You know how they say we can be our own worst enemy? When it comes to parenting, I think we can have two enemies—not only ourselves but other moms.
Ever notice how men don’t compare their fathering skills to one another. But women do?
Of course, get a group of men together and it’s highly unlikely they are going to be discussing their children anyway. Their conversations tend to swirl around work, sports and the latest home project.
But put a group of women together and their children tend to pop up in the conversation. And unless it’s a group of very tight-knit friends, you aren’t likely to hear about the struggles or woes of raising children. It’s only going to be the good stuff.
Why?
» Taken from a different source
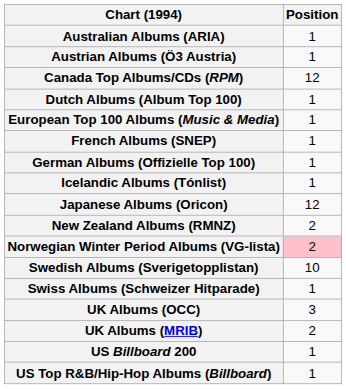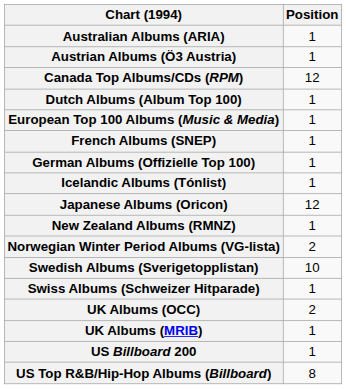New Zealand Albums (RMNZ) | Position: 2 -> 1
Norwegian Winter Period Albums (VG-lista) | Position: pink background -> no background
UK Albums (OCC) | Position: 3 -> 2
UK Albums (MRIB) | Position: 2 -> 1
US Top R&B/Hip-Hop Albums (Billboard) | Position: 1 -> 8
I think it’s because so often our children’s choices and behavior is viewed as a reflection of our mothering skills. When they mess up, we feel like we’ve messed up. So it makes us feel better to only share the good stuff.
When difficult times do come, while already feeling bad about ourselves, along comes another mom to cluck her tongue, shake her head and say to herself (or others), “Wow, where did they go wrong?”
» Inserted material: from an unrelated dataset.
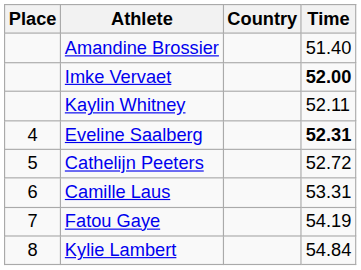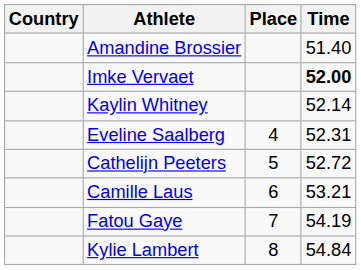columns swapped: Place <-> Country
Kaylin Whitney | Time: 52.11 -> 52.14
Eveline Saalberg | Time: bold -> normal
Camille Laus | Time: 53.31 -> 53.21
Not comparing my mothering skills to others is something I have struggled with off and on throughout the years. As my children began to enter the teen years, I started realizing more and more that despite my influences—both good and bad—they are their own persons and will make choices that don’t necessarily reflect what I have taught them.
And this doesn’t necessarily mean the choices are wrong. It could just be a different path.
At the same time, I am striving to be a better supporter of other moms…to not be so quick to judge, to not make assumptions about things I know nothing about. Just as I don’t other moms to be enemies in my life, I don’t want to be anyone else’s enemy.